Residents of Kyiv woke up to air raid sirens as Ukraine observed its Independence Day on Wednesday, six months since the start of the Russian invasion.
Authorities in the capital banned large-scale gatherings until Thursday, fearing the national holiday might bring particularly heavy Russian missile attacks. Ukrainian President Volodymyr Zelensky urged the public to be vigilant.
In a recorded speech aired on the six-month anniversary of Russia's Feb. 24 invasion, Zelenskiy said Ukraine no longer saw the war ending when the fighting stopped but when Kyiv finally emerged victorious.
"A new nation appeared in the world on Feb. 24 at 4 o'clock in the morning. It was not born, but reborn. A nation that did not cry, scream or take fright. One that did not flee. Did not give up. And did not forget," he said.
Zelenskiy underscored Ukraine's hardening war stance that opposes any kind of compromise that would allow Moscow to lock in territorial gains, including swathes of southern and eastern Ukraine captured over the past six months.
"We will not sit down at the negotiating table out of fear, with a gun pointed at our heads. For us, the most terrible iron is not missiles, aircraft and tanks, but shackles. Not trenches, but fetters," he said.
He vowed that Ukraine would recapture lost territory in the industrial Donbas region in the east as well as the peninsula of Crimea that Russia annexed in 2014.
"What for us is the end of the war? We used to say: peace. Now we say: victory," he said.
A small number of residents gathered at Kyiv's central square, where destroyed Russian tanks and mobile artillery were put on display over the weekend, and the national anthem is played every day at 7am local time.
"I can't sleep at night because of what I see and hear about what is being done in Ukraine," a retiree who identified herself only by her first name, Tetyana, said, her voice shaking with emotion. "This is not a war. It is the destruction of the Ukrainian people," she said.
Wednesday's holiday commemorates Ukraine's 1991 declaration of independence from the Soviet Union.
A car bombing outside Moscow that killed the 29-year-old daughter of right-wing Russian political theorist Alexander Dugin on Saturday heightened fears that Russia might intensify attacks on Ukraine this week.
Russian officials have blamed Ukraine for the death of Darya Dugina, a nationalist Russian TV commentator.

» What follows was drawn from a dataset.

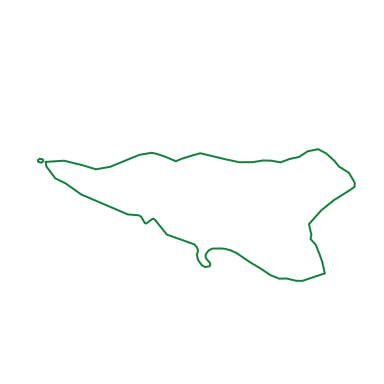 outline of Elobey Grande, Equatorial Guinea, rotated 283°
{"feature_id": "11065452B23490115173263", "entity_name": "Elobey Grande", "entity_type": "district", "adm_level": 2, "iso_a3": "GNQ", "parent_name": "Equatorial Guinea", "parent_adm1": "", "projection": "equal_earth", "projection_center": [9.506, 0.981], "detail": "fine", "context": "isolated", "style": "outline", "palette": "green", "viewbox_px": 384, "rotation_deg": 283, "n_neighbors": 0, "source": "geoboundaries", "source_scale": "gbopen_adm2", "svg_char_len": 1300}
<svg xmlns="http://www.w3.org/2000/svg" viewBox="0 0 384 384"><g transform="rotate(283 192 192)"><path d="M231.5,206.9L231.6,191.3L227.2,183.3L221.9,174.2L218.3,169.3L220.2,159.1L221.2,150.0L221.2,144.0L216.4,132.4L198.2,106.7L192.5,93.3L193.5,78.9L193.6,68.0L193.7,60.2L188.4,42.6L184.2,44.3L174.5,55.8L172.1,66.4L164.6,84.9L155.7,134.5L157.3,145.0L156.9,147.0L156.2,148.3L151.3,152.9L151.0,154.5L156.5,159.2L157.3,160.6L156.9,161.3L156.5,162.3L144.8,177.2L141.5,206.0L139.1,209.4L136.3,211.1L131.6,210.9L126.9,213.4L124.4,216.2L122.7,218.5L121.9,221.8L122.7,223.6L123.5,225.8L125.5,226.1L126.8,225.6L130.4,220.7L132.6,219.5L134.8,219.7L137.0,220.5L139.1,221.6L141.5,224.8L143.5,232.9L144.0,236.5L143.9,242.6L142.5,249.2L136.5,264.7L132.4,277.3L128.7,286.9L127.2,296.5L129.0,303.8L128.9,313.4L130.2,319.5L142.6,339.7L153.4,334.5L159.8,330.4L168.4,324.5L172.9,318.0L177.0,318.0L187.0,313.2L203.4,322.2L216.0,332.1L229.0,345.1L233.6,349.2L237.6,348.5L246.0,340.6L249.7,329.8L254.3,323.8L259.7,314.3L262.1,305.3L257.7,295.6L250.1,288.2L246.1,279.6L240.8,271.7L240.4,262.6L238.7,254.1L234.7,244.4L231.7,231.7L231.4,218.4L231.5,206.9ZM189.7,39.8L190.3,38.6L190.0,36.0L188.4,34.8L187.0,35.2L186.7,37.1L186.7,38.4L187.4,39.3L188.0,39.8L189.7,39.8Z" fill="none" stroke="#15803d" stroke-width="2"/></g></svg>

The car bomb exploded after she had attended a patriotic festival with her father, who was widely believed to have been the intended target.
The Ukrainian government has denied any involvement.
Russian President Vladimir Putin ordered tens of thousands of troops into Ukraine on Feb. 24. Moscow's military encountered unexpectedly stiff Ukrainian resistance, and the six months of fighting has upended life in Ukraine and sent shock waves through the world economy.